- [PASSAGE FOR REVIEW]:
[Start of section]

Only accepting e-mail from known parties

tallpaul tallpaul at pipeline.com
Thu Dec 28 06:55:17 PST 1995


[I mistakenly failed to post the original message to which A.J. Stuckey
responded to the entire group. I have corrected this error. However, A.J.
Stuckey quoted enough of the original to have his questions comprehensible
so I'll reply to them here without waiting for the original to be sent to
the list.] 
 
On Dec 27, 1995 15:50:55, '"Anthony J. Stuckey"
<stuckey at mrcnext.cso.uiuc.edu>' wrote: 
 
 
>In uiuc.mlist.cypherpunks you write: 
>>We live in a post-Faustian world.  
>>  
>>It is divided into two groups of people. First are those who understand
the 
>>post-Faustian character and devote themselves to getting used to it and 
>>even having fun with the new opportunities while understanding that the
new 
>>world also generates new problems (like furthering data-narcicism).
Second 
>>are those classic-reactionary forces (from all parts of the political 
>>spectrum) who whine about how the post-Faustian world is personally
unfair 
>>to them and how everybody in the world has a personal obligation to them
to 
>>move the world back to its pre-Faustian origins.  
> 
>	Just what exactly defines a "post-Faustian" world?  That we're aware 
>people will sell their souls for power? 
>--  
 
I wasn't a matter of people selling their souls for power or that we're
aware of it. My original reference was to one view on our society (not
necessarily reflected on the list) that we must "avoid the Faustian
bargain." 
 
Gee, I hated to inform them that the Faustian bargain had already been made
and made anywhere from hundreds to tens of thousands of years ago. In this
sense, we live in a post-Faustian [bargain] world. 
 
The bargain, so to speak, was not about knowledge or power or other such
things. Those were involved only in the negotiating stages of the contract.

[End of section]

- [PROBLEM]:
Please answer these questions on the mailing-list post:
(a) On what date did Anthony J. Stuckey write his message?
(b) What phrase does the writer quote as one view on our society that the original reference addressed?
(c) How long ago does the writer say the Faustian bargain was made?
The listing after this line is separate material with no connection to the post.

- [SUPPLIED DATA]:
[Start of section]

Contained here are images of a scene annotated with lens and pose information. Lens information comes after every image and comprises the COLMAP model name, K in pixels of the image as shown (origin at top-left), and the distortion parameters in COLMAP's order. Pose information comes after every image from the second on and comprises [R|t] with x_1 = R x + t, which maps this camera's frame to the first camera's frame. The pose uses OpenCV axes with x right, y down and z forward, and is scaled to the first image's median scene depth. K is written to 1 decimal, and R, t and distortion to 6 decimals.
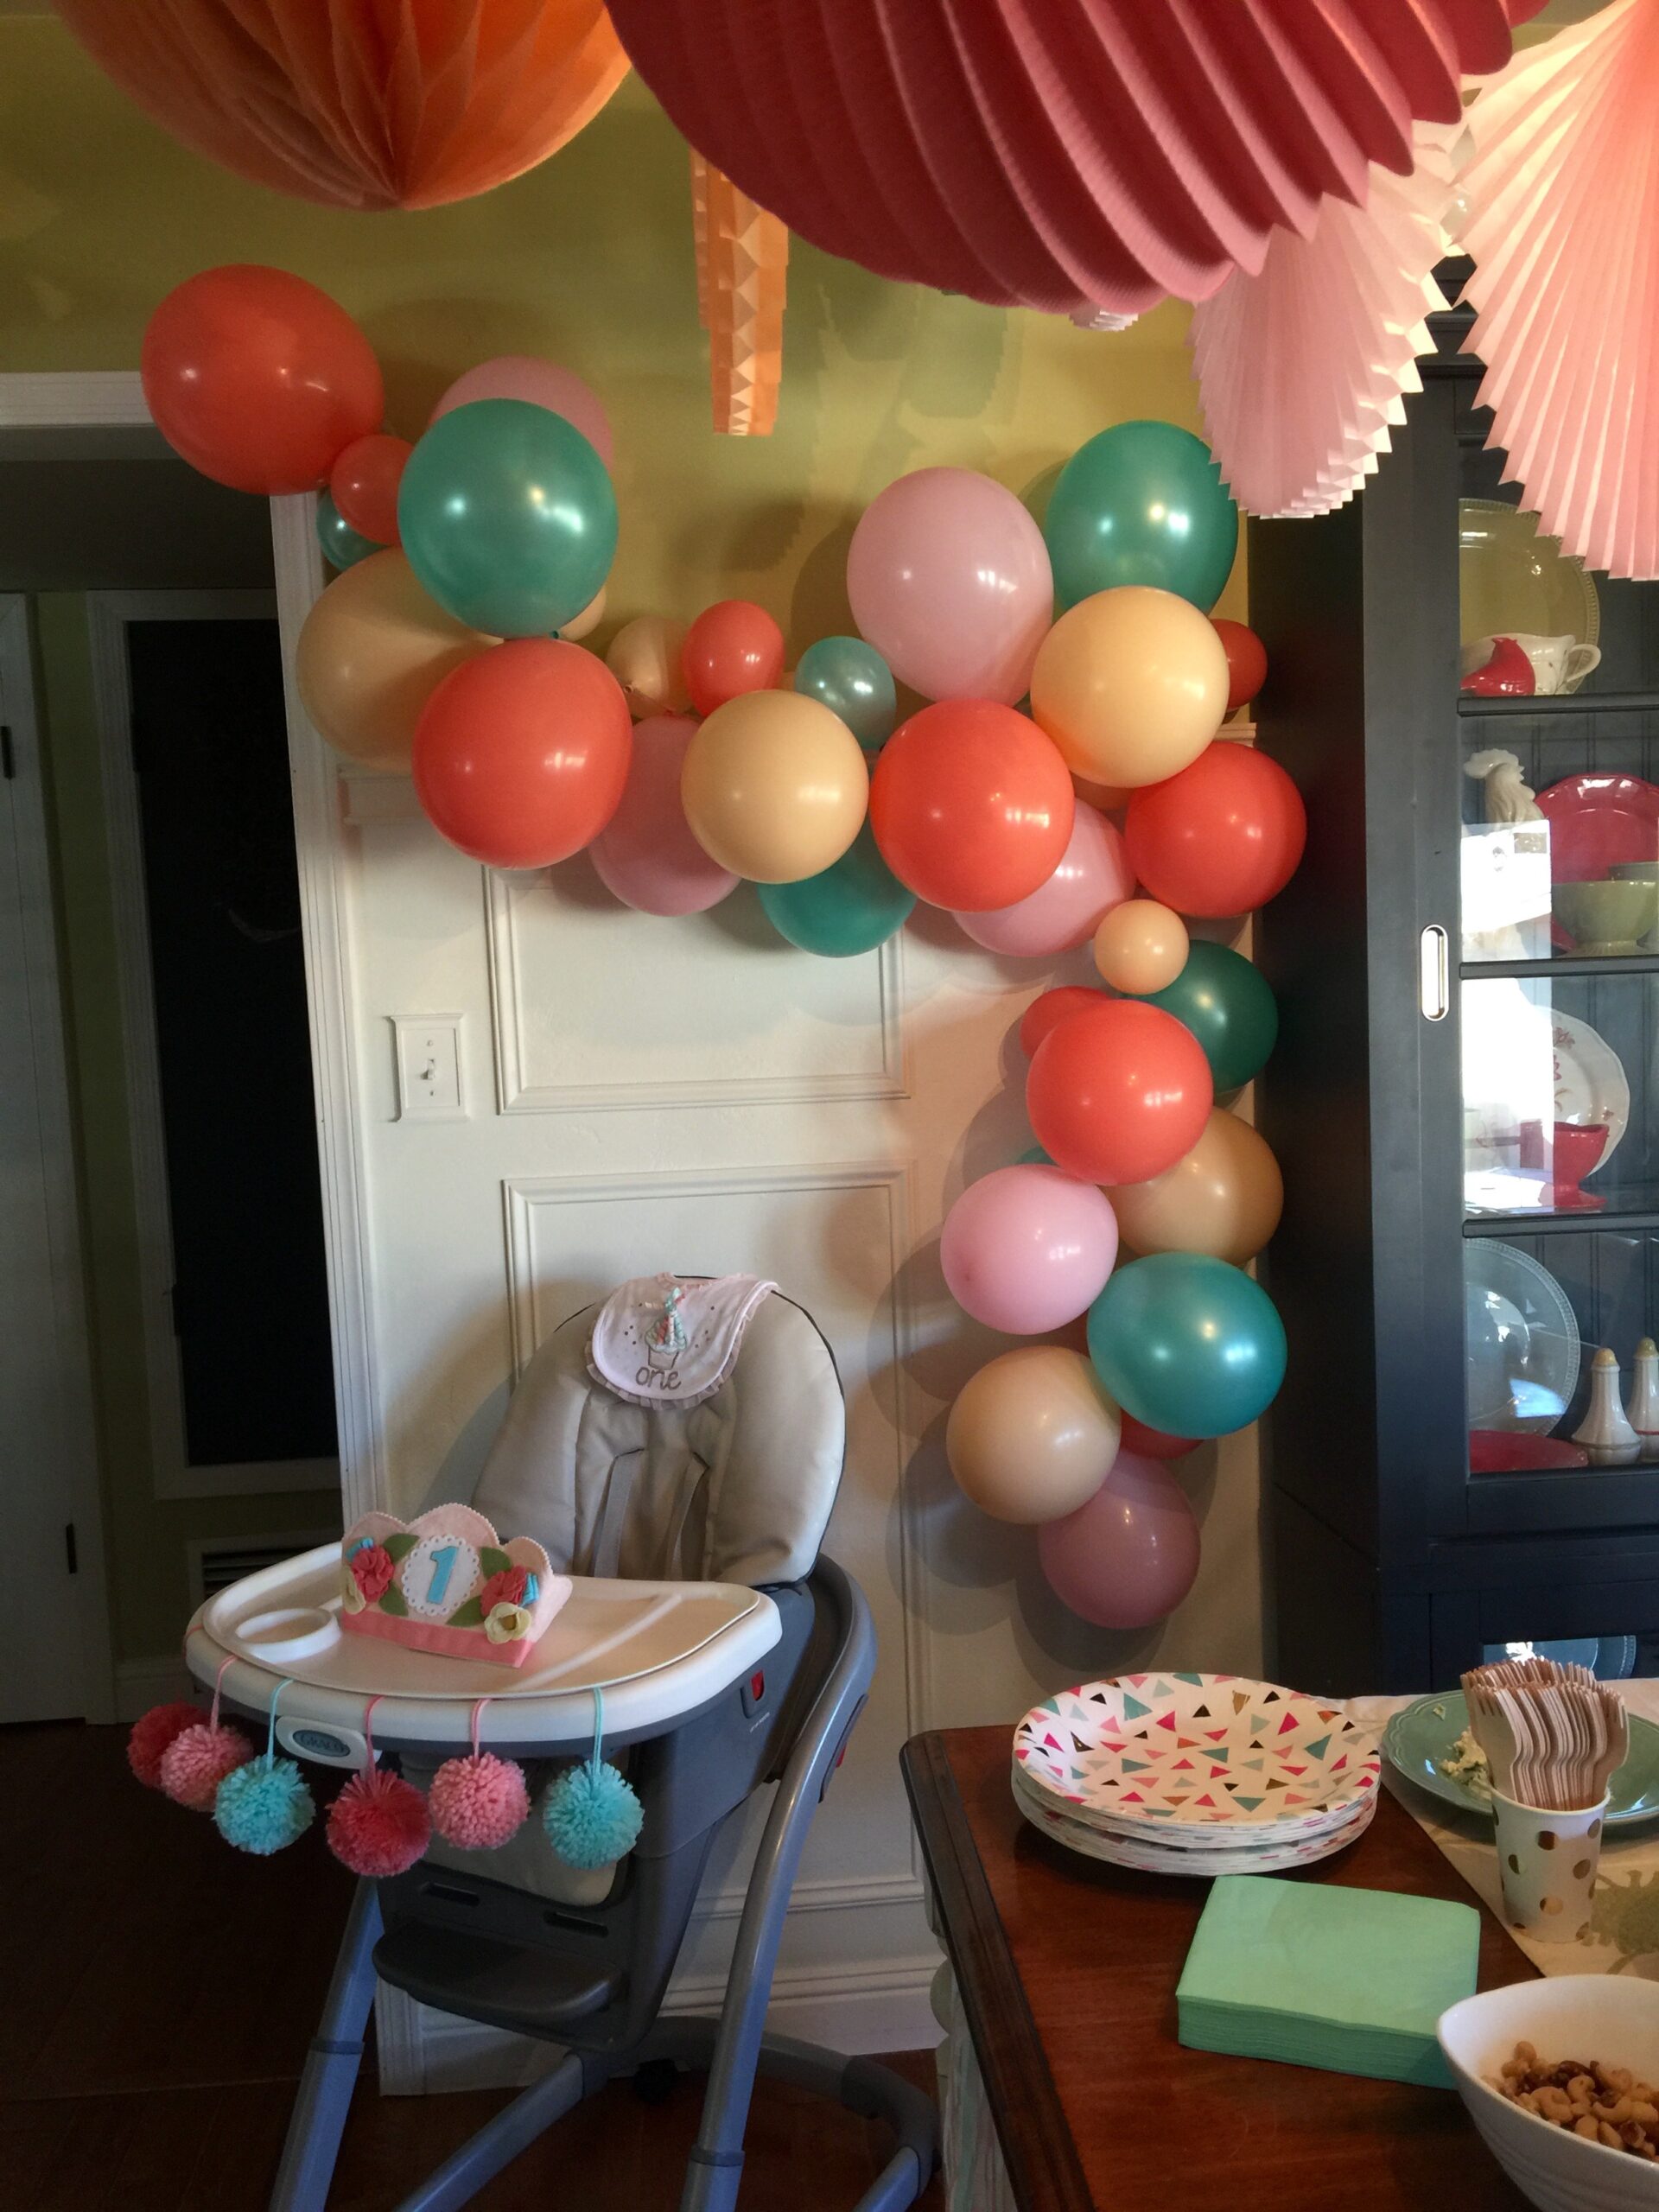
lens RADIAL K [[1887.7, 0, 831.1], [0, 1887.7, 1114.0], [0, 0, 1]] dist [0.049858, -0.035204]
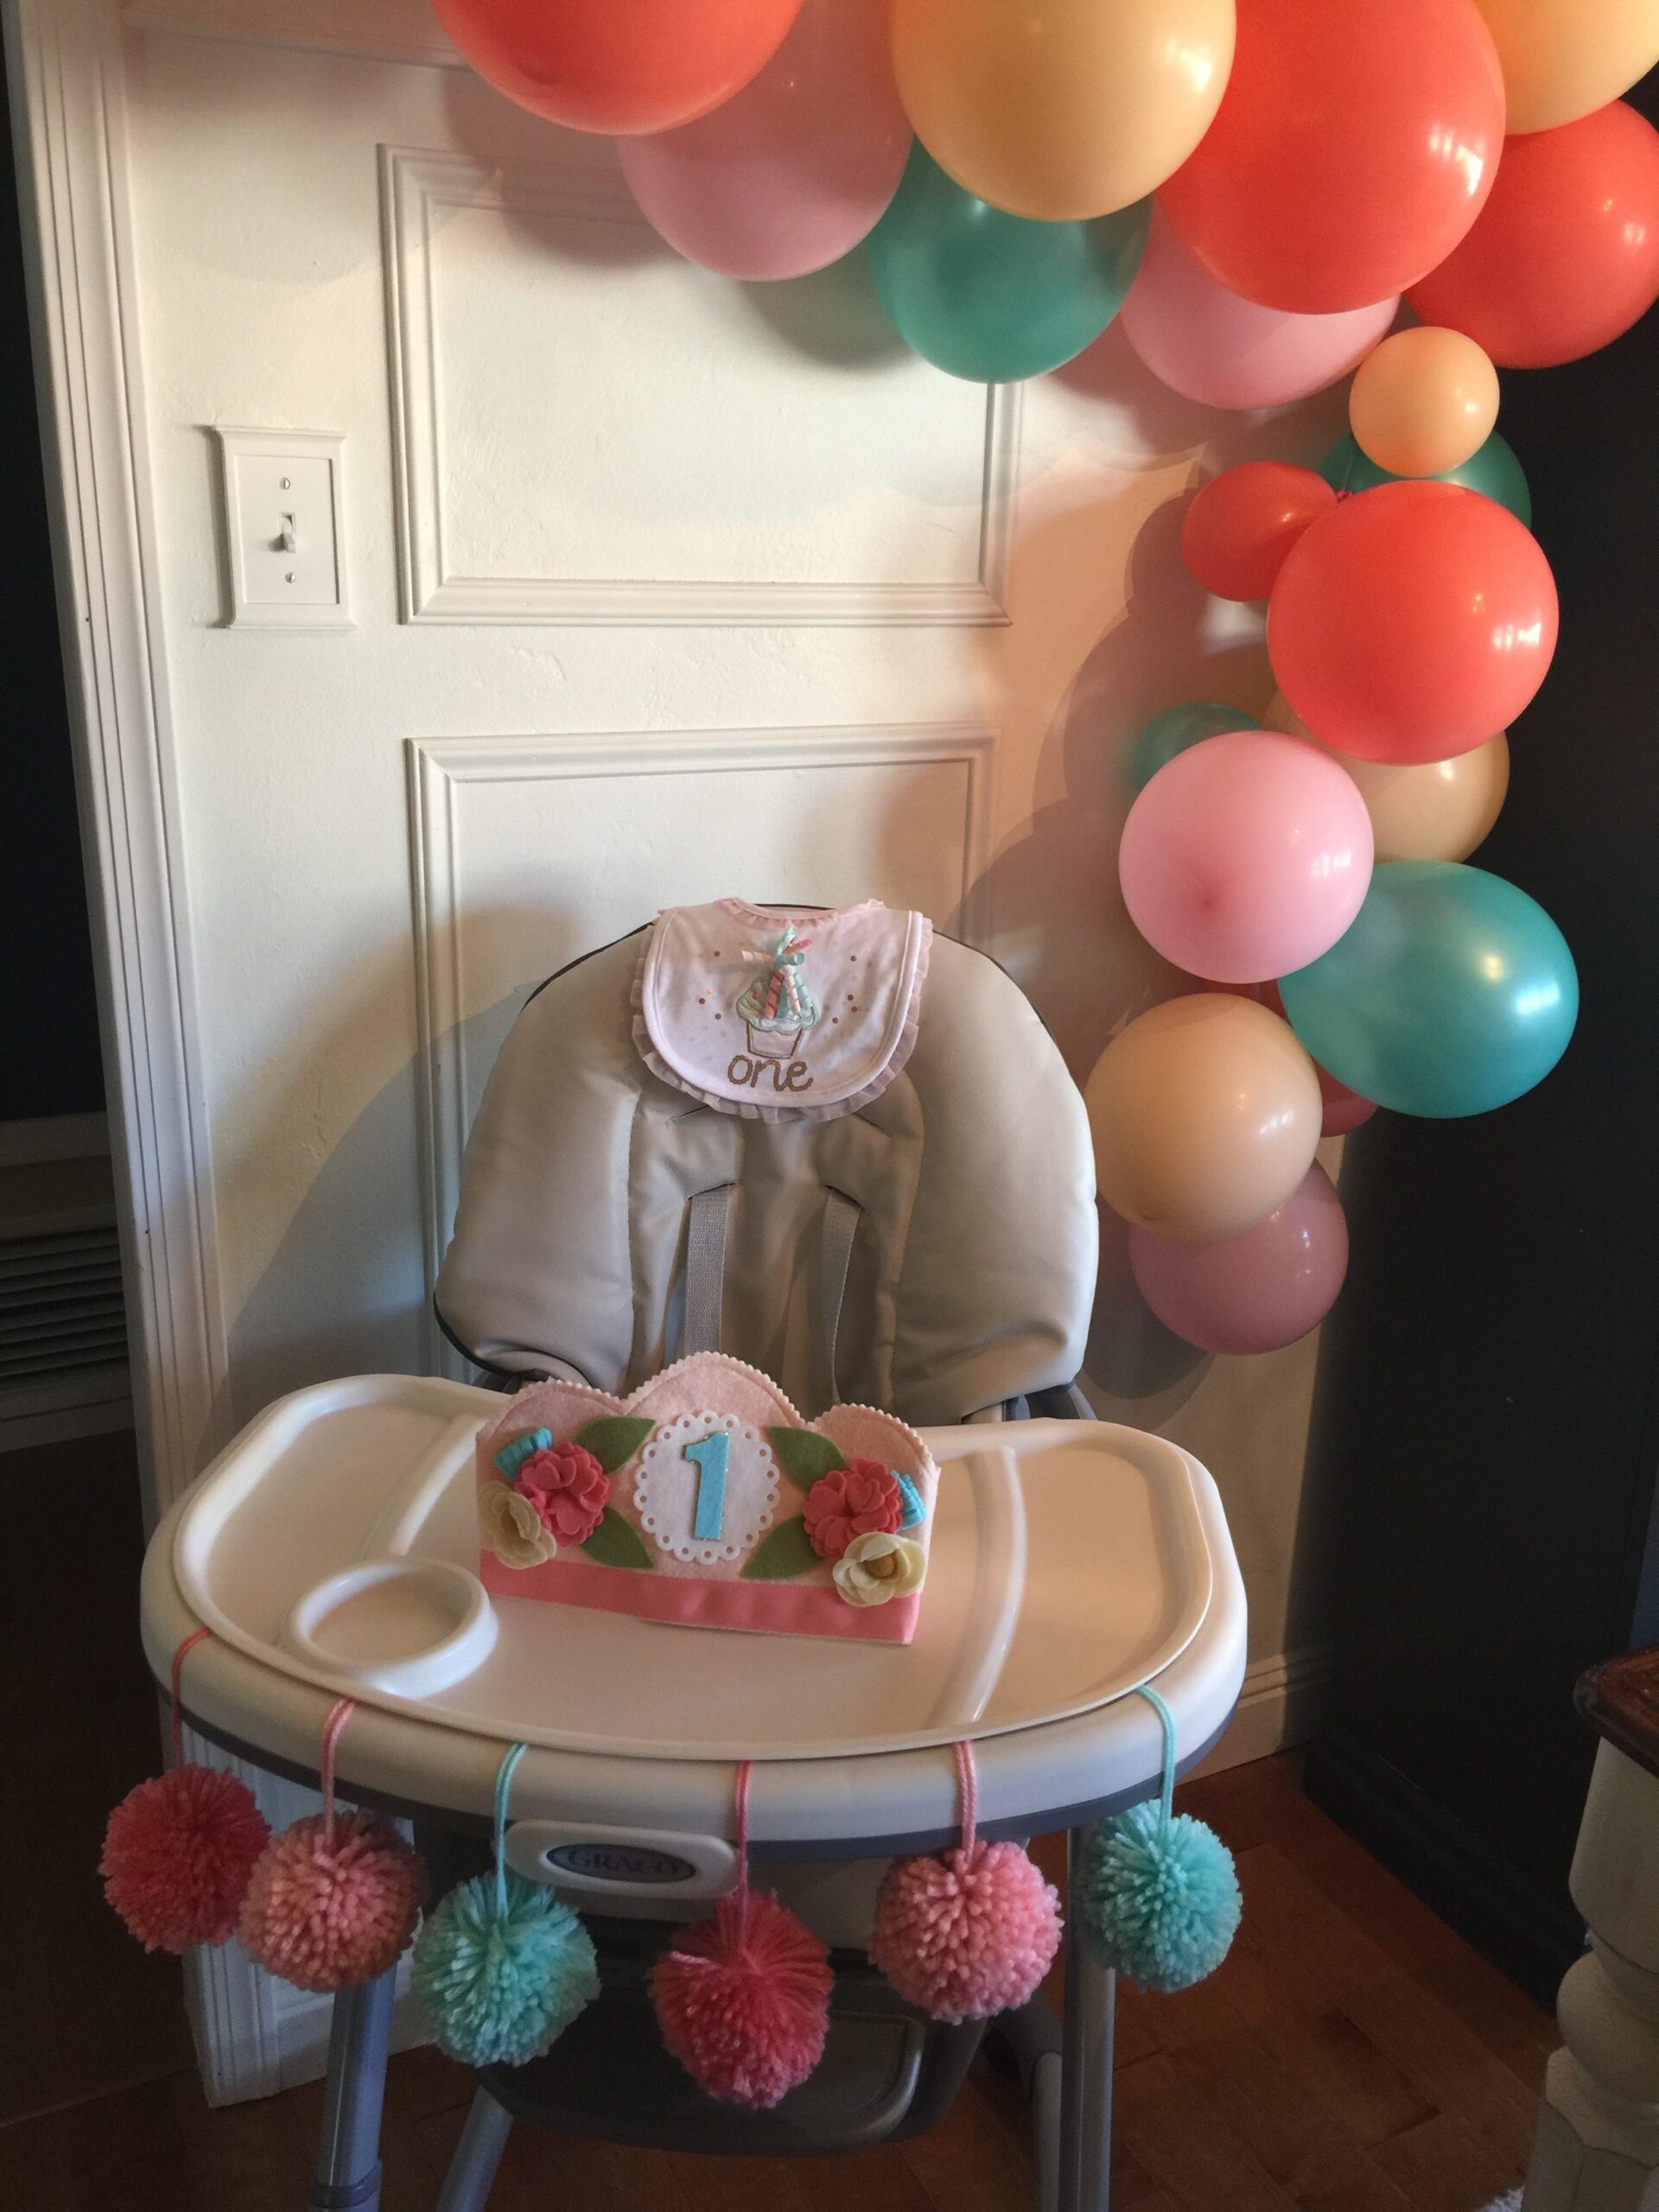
lens RADIAL K [[1887.7, 0, 829.1], [0, 1887.7, 1098.2], [0, 0, 1]] dist [0.049858, -0.035204]
pose [[0.922329, -0.052807, 0.382780, -0.310089], [-0.032473, 0.976521, 0.212963, 0.015377], [-0.385038, -0.208852, 0.898959, 0.433623]]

[End of section]

- [EXERCISE RESULT]:
(a) Dec 27, 1995.
(b) "avoid the Faustian bargain."
(c) Anywhere from hundreds to tens of thousands of years ago.